### TASK DETAILS
Edit the report on Romania's elections: write out everything from "Predictions before the" down to "million ethnic Hungarians.", and change "countryside" to "villages".

### SELECTED EXTRACT

[start]

The exit polls showed Mr Iliescu on 48 per cent, well ahead of Emil Constantinescu, the main opposition candidate in yesterday's presidential election, on 33 per cent. Gheorghe Funar, a far- right Romanian nationalist, was set to come third, with 10 per cent of the vote.

In the simultaneous parliamentary elections, Mr Iliescu's Democratic National Salvation Front was heading for 27.5 per cent, only marginally ahead of Mr Constantinescu's Democratic Convention, which was on 23 per cent.

Although Mr Iliescu did not poll enough to secure an outright victory, there seems little doubt he will emerge victorious from the run-off he will have with Mr Constantinescu next month.

The prospect of a further four years of Iliescu rule came as a crushing blow to supporters of Mr Constantinescu's Democratic Convention, who had fervently hoped that yesterday's election would herald a decisive break with Romania's Communist past.

'This is a disaster for the country, a terrible step backwards,' said Dan Georgescu, one of the Convention's many shocked supporters. 'We have just committed ourselves to years of further stagnation and isolation. The old guard is now firmly back in the saddle.'

Predictions before the elections indicated it would be a much closer race, which could even have swung Mr Constantinescu's way. The Democratic Convention, an alliance of 17 parties and groups, campaigned vigorously for the dismantling of all the country's old Communist structures, the introduction of genuine democracy and a swift transformation into a market economy.

While popular in Bucharest and other major cities, their platform failed to win over those in the countryside, terrified that rapid capitalism would mean the return of old-fashioned style landlords and mass unemployment. Many felt uneasy, too, about Mr Constantinescu's plan to hold a referendum on whether or not to restore the monarchy and his conciliatory approach in dealings with the country's 1.8 million ethnic Hungarians.

'Mr Iliescu is a good Romanian and a strong man,' said Gheorghe Fieraru, a voter standing in line at a polling station in Pitesti, 80 miles northwest of Bucharest. 'He is the man with the most experience and the one most likely to guarantee economic stability.'

While devastated by the personal defeat of Mr Constantinescu, Democratic Convention supporters drew little comfort from the projected results of the parliamentary polls. Although no party came close to an outright majority, Mr Iliescu, who has led the country since the overthrow of Ceausescu in December 1989, appeared better placed to be able to patch together a workable coalition headed by his Democratic National Salvation Front.

If, as is almost certain, he is re- elected president next month, he will, in any case, have the power to appoint the new prime minister.

[end]

### ENTRIES
[start]

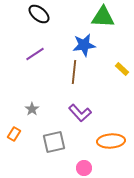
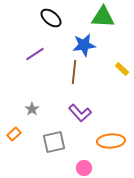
black ellipse: moved 12 px right, 4 px down
orange rectangle: rotated 16 degrees clockwise
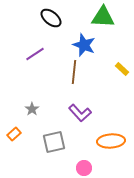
blue star: rotated 30 degrees clockwise
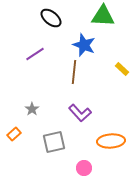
green triangle: moved 1 px up
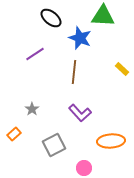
blue star: moved 4 px left, 7 px up
gray square: moved 3 px down; rotated 15 degrees counterclockwise
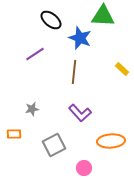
black ellipse: moved 2 px down
gray star: rotated 24 degrees clockwise
orange rectangle: rotated 40 degrees clockwise
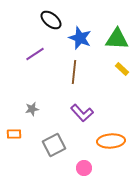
green triangle: moved 14 px right, 23 px down
purple L-shape: moved 2 px right
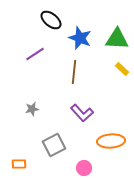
orange rectangle: moved 5 px right, 30 px down
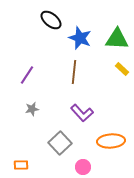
purple line: moved 8 px left, 21 px down; rotated 24 degrees counterclockwise
gray square: moved 6 px right, 2 px up; rotated 15 degrees counterclockwise
orange rectangle: moved 2 px right, 1 px down
pink circle: moved 1 px left, 1 px up
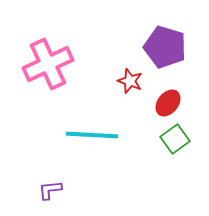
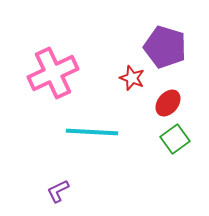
pink cross: moved 5 px right, 9 px down
red star: moved 2 px right, 3 px up
cyan line: moved 3 px up
purple L-shape: moved 8 px right, 1 px down; rotated 20 degrees counterclockwise
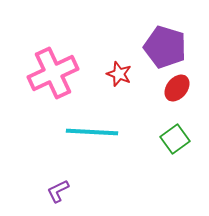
red star: moved 13 px left, 4 px up
red ellipse: moved 9 px right, 15 px up
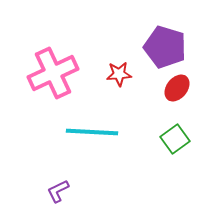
red star: rotated 25 degrees counterclockwise
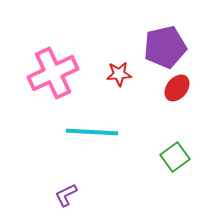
purple pentagon: rotated 30 degrees counterclockwise
green square: moved 18 px down
purple L-shape: moved 8 px right, 4 px down
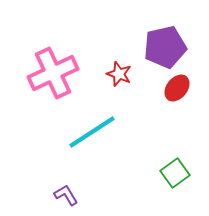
red star: rotated 25 degrees clockwise
cyan line: rotated 36 degrees counterclockwise
green square: moved 16 px down
purple L-shape: rotated 85 degrees clockwise
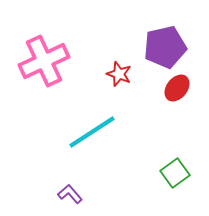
pink cross: moved 9 px left, 12 px up
purple L-shape: moved 4 px right, 1 px up; rotated 10 degrees counterclockwise
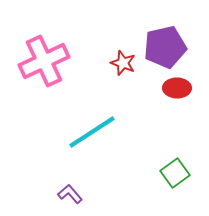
red star: moved 4 px right, 11 px up
red ellipse: rotated 52 degrees clockwise
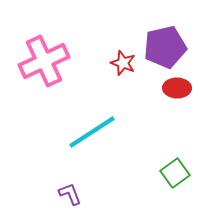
purple L-shape: rotated 20 degrees clockwise
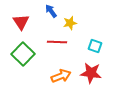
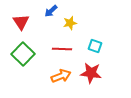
blue arrow: rotated 96 degrees counterclockwise
red line: moved 5 px right, 7 px down
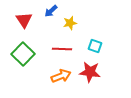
red triangle: moved 3 px right, 2 px up
red star: moved 1 px left, 1 px up
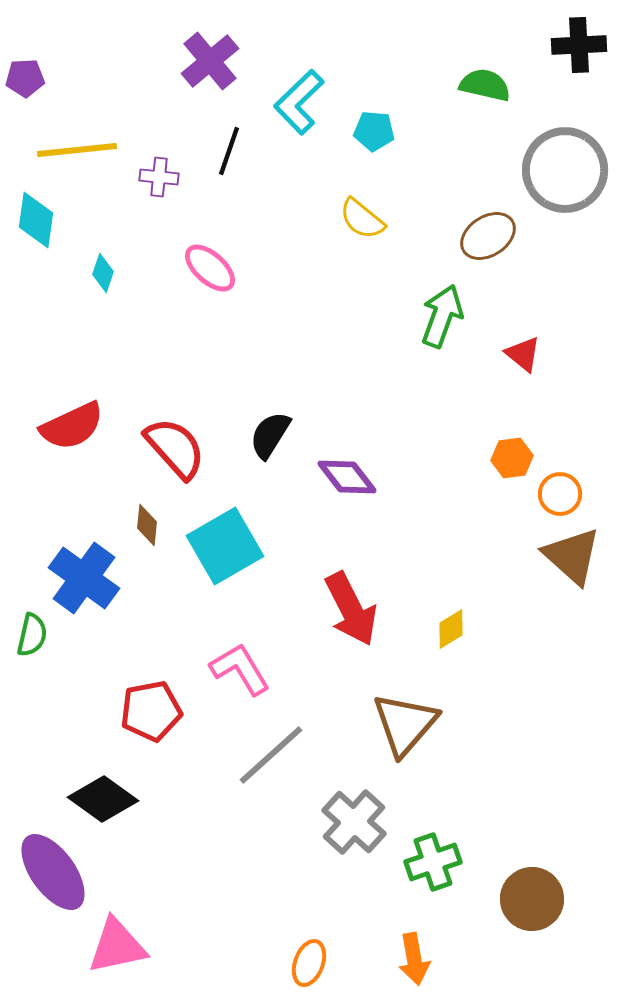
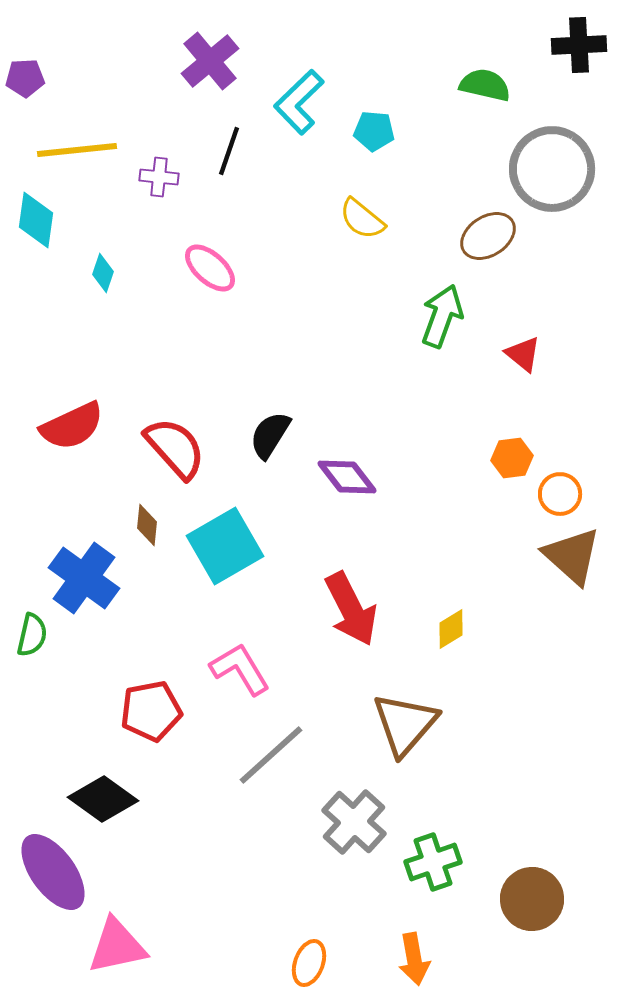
gray circle at (565, 170): moved 13 px left, 1 px up
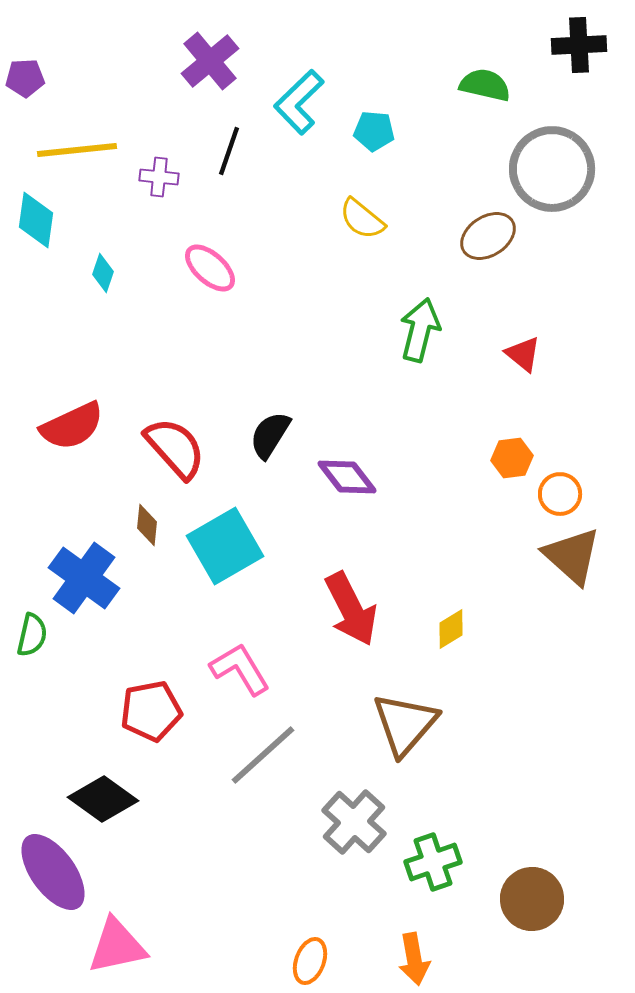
green arrow at (442, 316): moved 22 px left, 14 px down; rotated 6 degrees counterclockwise
gray line at (271, 755): moved 8 px left
orange ellipse at (309, 963): moved 1 px right, 2 px up
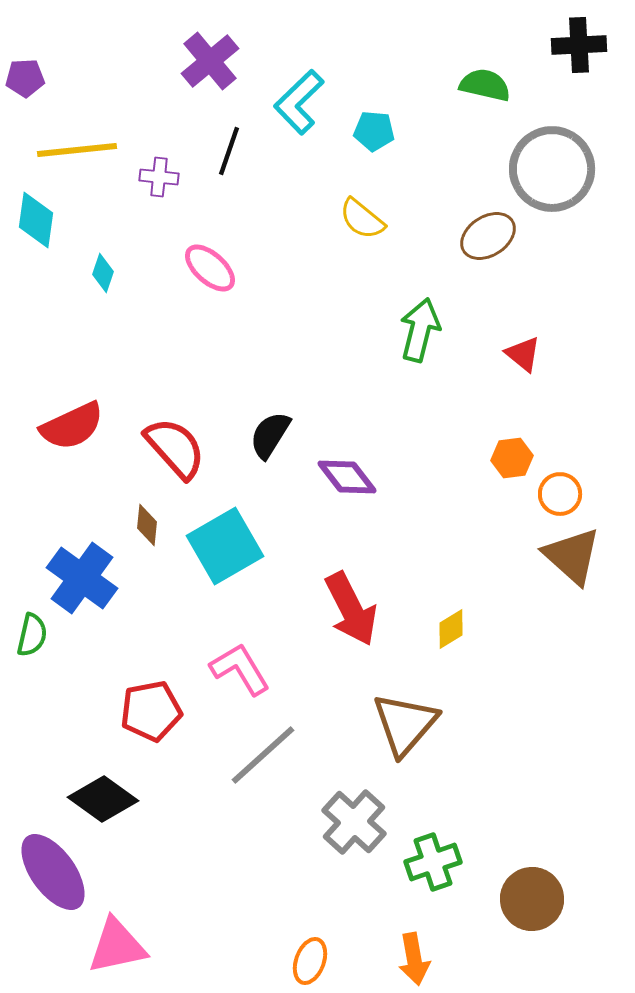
blue cross at (84, 578): moved 2 px left
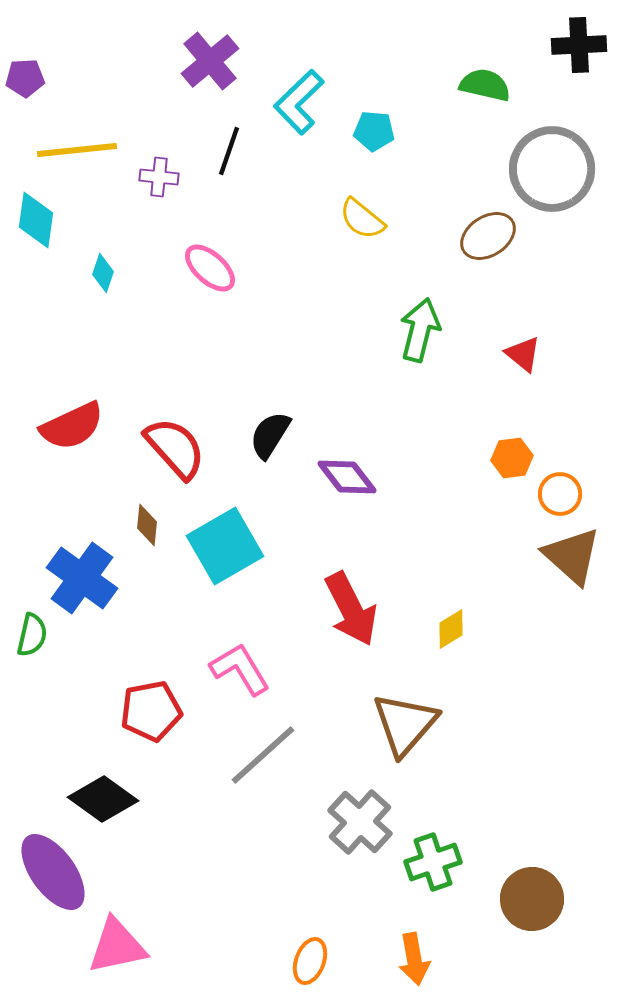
gray cross at (354, 822): moved 6 px right
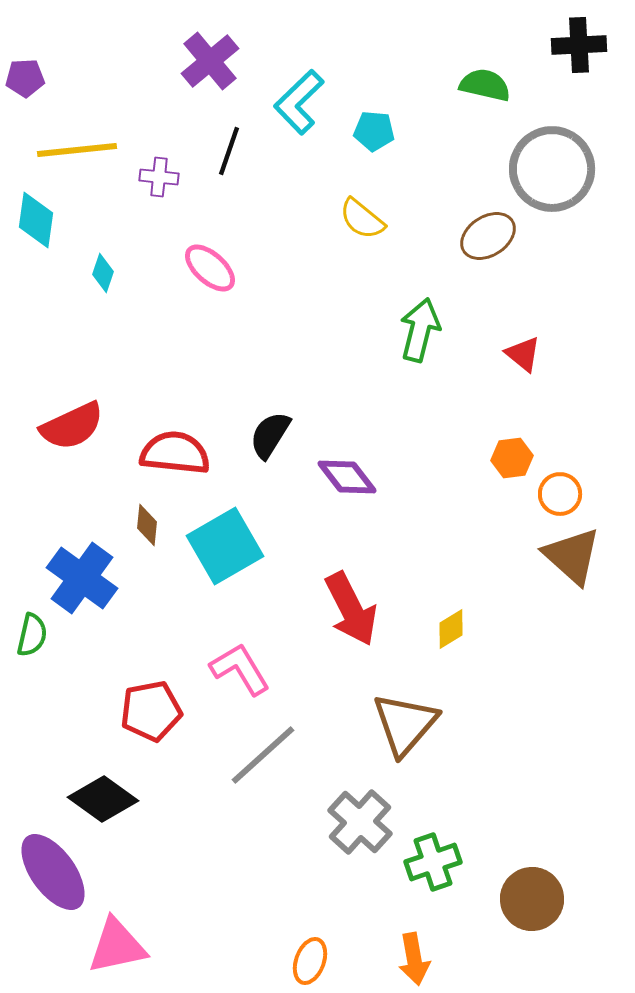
red semicircle at (175, 448): moved 5 px down; rotated 42 degrees counterclockwise
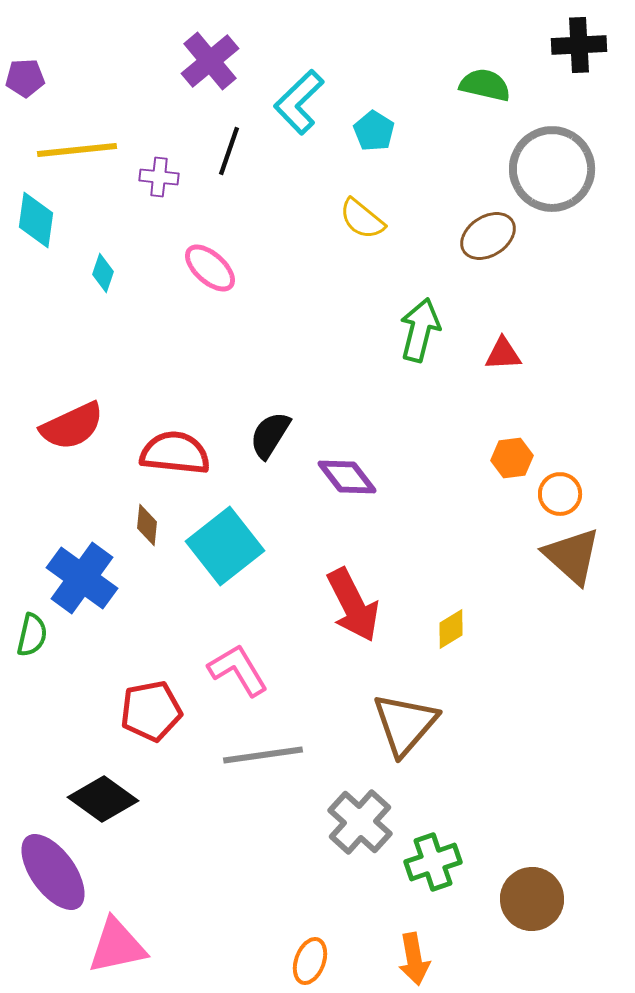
cyan pentagon at (374, 131): rotated 27 degrees clockwise
red triangle at (523, 354): moved 20 px left; rotated 42 degrees counterclockwise
cyan square at (225, 546): rotated 8 degrees counterclockwise
red arrow at (351, 609): moved 2 px right, 4 px up
pink L-shape at (240, 669): moved 2 px left, 1 px down
gray line at (263, 755): rotated 34 degrees clockwise
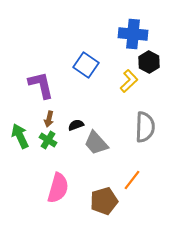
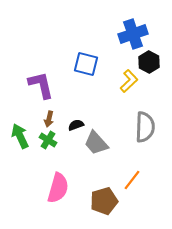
blue cross: rotated 24 degrees counterclockwise
blue square: moved 1 px up; rotated 20 degrees counterclockwise
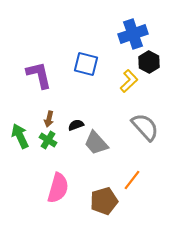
purple L-shape: moved 2 px left, 10 px up
gray semicircle: rotated 44 degrees counterclockwise
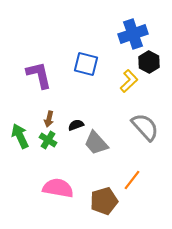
pink semicircle: rotated 96 degrees counterclockwise
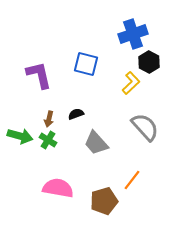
yellow L-shape: moved 2 px right, 2 px down
black semicircle: moved 11 px up
green arrow: rotated 130 degrees clockwise
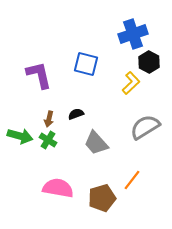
gray semicircle: rotated 80 degrees counterclockwise
brown pentagon: moved 2 px left, 3 px up
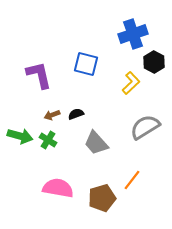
black hexagon: moved 5 px right
brown arrow: moved 3 px right, 4 px up; rotated 56 degrees clockwise
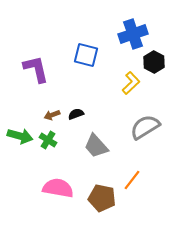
blue square: moved 9 px up
purple L-shape: moved 3 px left, 6 px up
gray trapezoid: moved 3 px down
brown pentagon: rotated 28 degrees clockwise
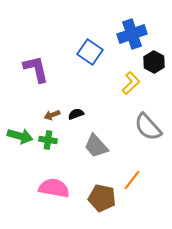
blue cross: moved 1 px left
blue square: moved 4 px right, 3 px up; rotated 20 degrees clockwise
gray semicircle: moved 3 px right; rotated 100 degrees counterclockwise
green cross: rotated 24 degrees counterclockwise
pink semicircle: moved 4 px left
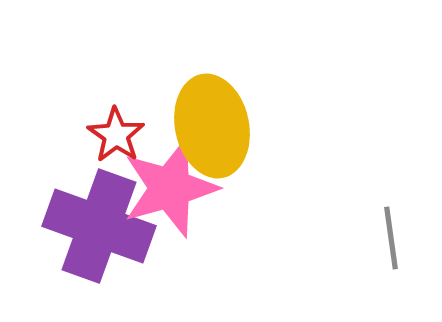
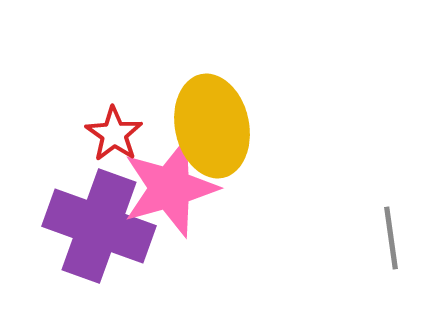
red star: moved 2 px left, 1 px up
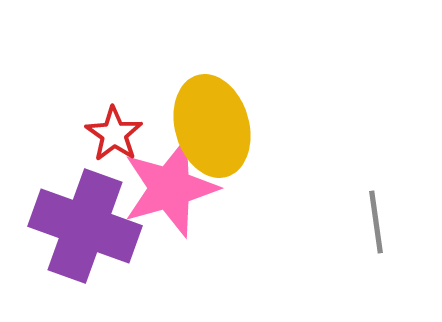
yellow ellipse: rotated 4 degrees counterclockwise
purple cross: moved 14 px left
gray line: moved 15 px left, 16 px up
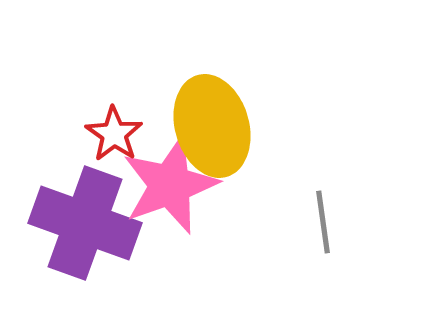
pink star: moved 3 px up; rotated 4 degrees counterclockwise
gray line: moved 53 px left
purple cross: moved 3 px up
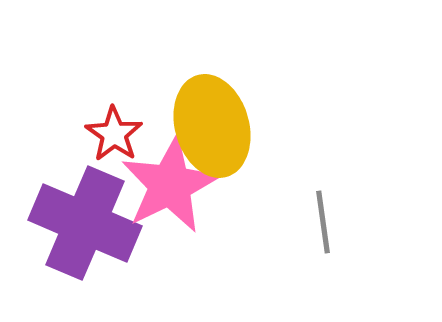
pink star: rotated 6 degrees counterclockwise
purple cross: rotated 3 degrees clockwise
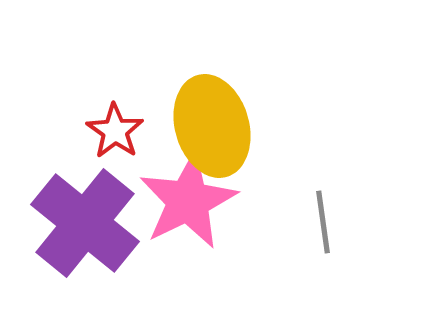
red star: moved 1 px right, 3 px up
pink star: moved 18 px right, 16 px down
purple cross: rotated 16 degrees clockwise
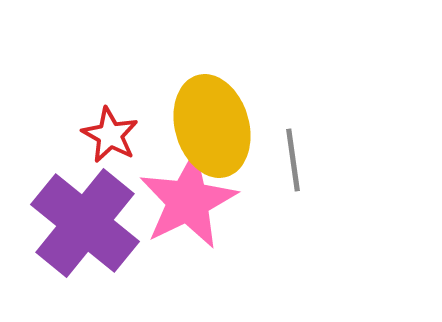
red star: moved 5 px left, 4 px down; rotated 6 degrees counterclockwise
gray line: moved 30 px left, 62 px up
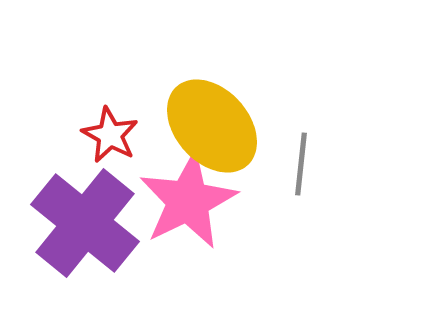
yellow ellipse: rotated 26 degrees counterclockwise
gray line: moved 8 px right, 4 px down; rotated 14 degrees clockwise
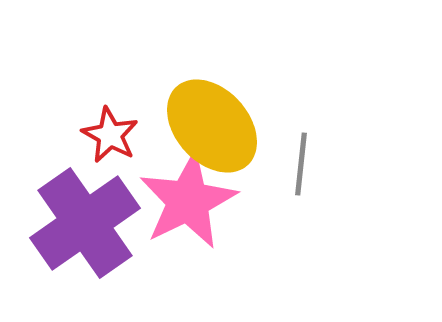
purple cross: rotated 16 degrees clockwise
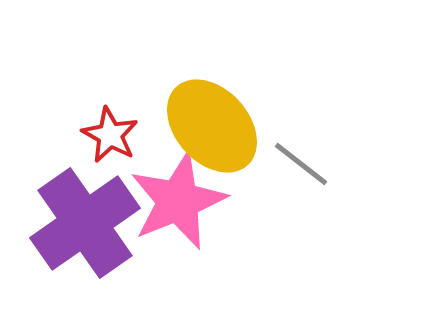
gray line: rotated 58 degrees counterclockwise
pink star: moved 10 px left; rotated 4 degrees clockwise
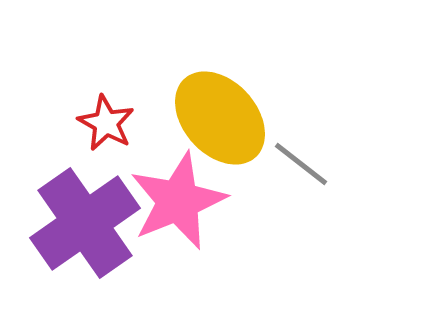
yellow ellipse: moved 8 px right, 8 px up
red star: moved 4 px left, 12 px up
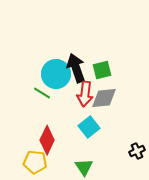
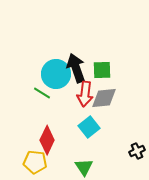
green square: rotated 12 degrees clockwise
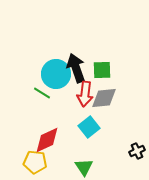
red diamond: rotated 40 degrees clockwise
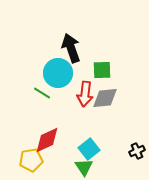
black arrow: moved 5 px left, 20 px up
cyan circle: moved 2 px right, 1 px up
gray diamond: moved 1 px right
cyan square: moved 22 px down
yellow pentagon: moved 4 px left, 2 px up; rotated 15 degrees counterclockwise
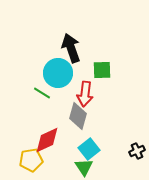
gray diamond: moved 27 px left, 18 px down; rotated 68 degrees counterclockwise
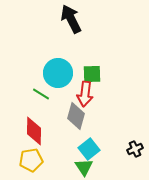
black arrow: moved 29 px up; rotated 8 degrees counterclockwise
green square: moved 10 px left, 4 px down
green line: moved 1 px left, 1 px down
gray diamond: moved 2 px left
red diamond: moved 13 px left, 9 px up; rotated 64 degrees counterclockwise
black cross: moved 2 px left, 2 px up
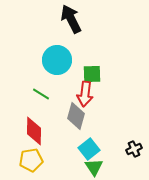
cyan circle: moved 1 px left, 13 px up
black cross: moved 1 px left
green triangle: moved 10 px right
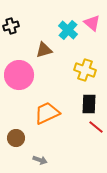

[end]

### WRITTEN SOLUTION
Predictions before the elections indicated it would be a much closer race, which could even have swung Mr Constantinescu's way. The Democratic Convention, an alliance of 17 parties and groups, campaigned vigorously for the dismantling of all the country's old Communist structures, the introduction of genuine democracy and a swift transformation into a market economy.

While popular in Bucharest and other major cities, their platform failed to win over those in the villages, terrified that rapid capitalism would mean the return of old-fashioned style landlords and mass unemployment. Many felt uneasy, too, about Mr Constantinescu's plan to hold a referendum on whether or not to restore the monarchy and his conciliatory approach in dealings with the country's 1.8 million ethnic Hungarians.